Covid-19 'lifted the lid on health inequalities' in Ireland

Dr Angela Flynn. Photo credit: Tony Archer, UCC.

Dr Angela Flynn of University College Cork (UCC) School of Nursing and Midwifery has highlighted how Covid-19 has “lifted the lid” on health inequalities in Ireland.

Speaking during an online Covid-19 conference hosted by UCC Science Society she said that those who experience material disadvantage, lower education opportunities and lower opportunities in employment are more likely to experience worse health than the rest of the population.

She said that Covid-19 has “lifted the lid on a lot of these inequalities and has magnified them for everyone to see” with isolation of the elderly becoming a “major issue”, as well as cancer inequality in Ireland.
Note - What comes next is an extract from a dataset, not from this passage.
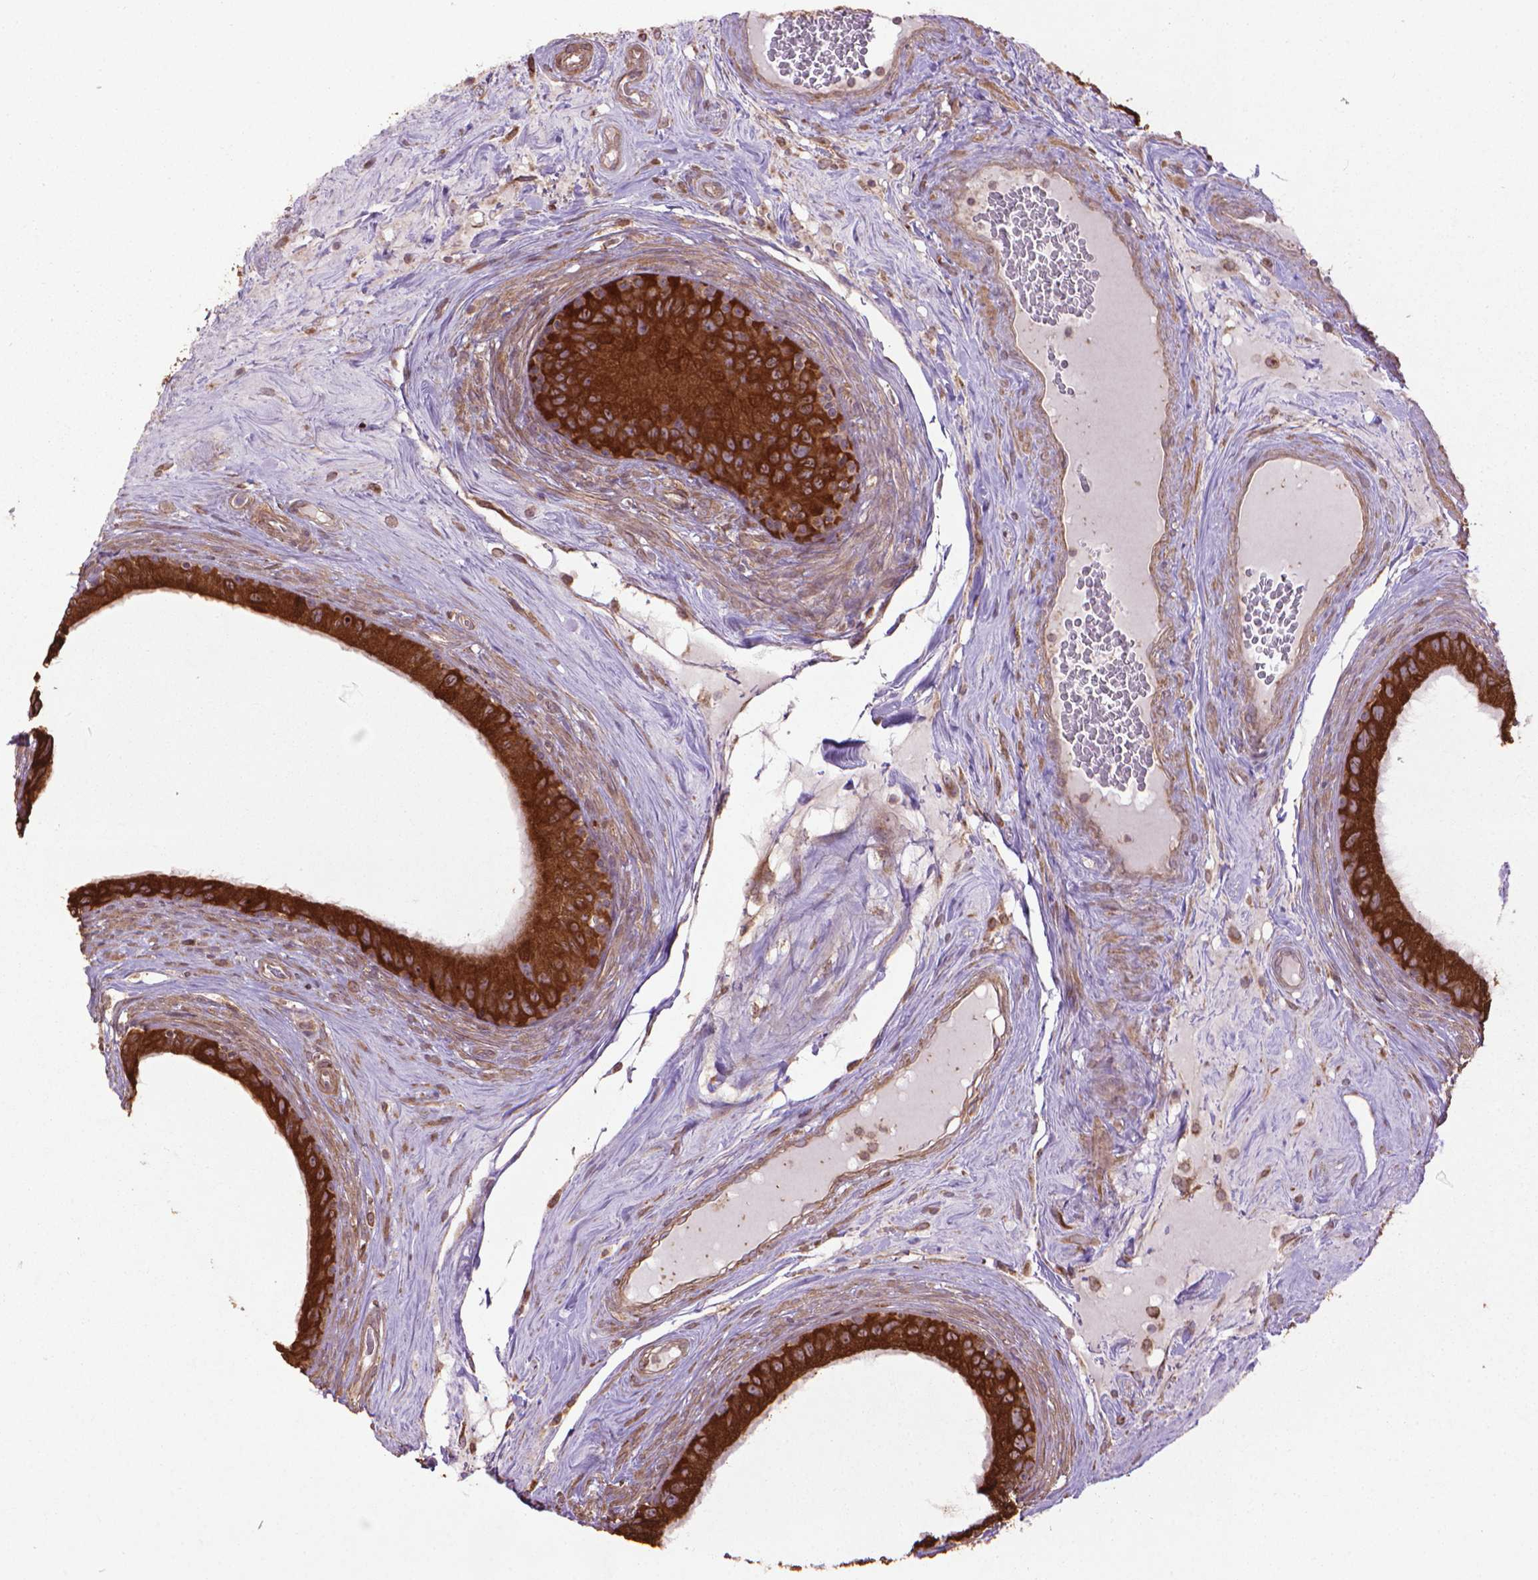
{"staining": {"intensity": "strong", "quantity": ">75%", "location": "cytoplasmic/membranous"}, "tissue": "epididymis", "cell_type": "Glandular cells", "image_type": "normal", "snomed": [{"axis": "morphology", "description": "Normal tissue, NOS"}, {"axis": "topography", "description": "Epididymis"}], "caption": "DAB (3,3'-diaminobenzidine) immunohistochemical staining of normal human epididymis displays strong cytoplasmic/membranous protein positivity in about >75% of glandular cells.", "gene": "GAS1", "patient": {"sex": "male", "age": 59}}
“Isolation for elderly is a major issue and they also struggle to make their needs known even though they’re often those people who are in most need of support.

“At the other end of the age spectrum, children born in less well off areas are more likely to die before the age of one year than those born in more advantaged areas,” she said.

She said that there is also “an inequality in cancer” in the country and read from a report published by the Irish Cancer Society last year which stated that despite efforts made, Ireland has become a very unequal society when it comes to health problems, particularly cancer and access to healthcare.

Quoting the Marmot Review of Health Inequalities in England (2010), she said that reducing such health inequalities will require action in six policy objectives including: Giving every child the best start in life; enabling all children, young people and adults to maximise their capabilities and have control of their lives; creating fair employment and good work for all; ensuring healthy standard of living for all; creating and develop healthy and sustainable places and communities; and strengthening the role and impact of ill-health prevention.

“We do have a deeply inequitable healthcare system and for some reason we’ve kind of allowed this to continue in Ireland.

“We know that the health service does influence health inequities and we also know of what's called the inverse care law, which describes, that health services are of poorer quality and less accessible in the disadvantaged populations that actually need them most. In areas that are least in need, there are the most services,” she said.

Dr Flynn said that Government action is needed to mitigate the various negative effects on vulnerable groups “especially considering what policies they could bring in to alleviate the economic impact on very low income earners and the impact that we know that this has on healthcare”.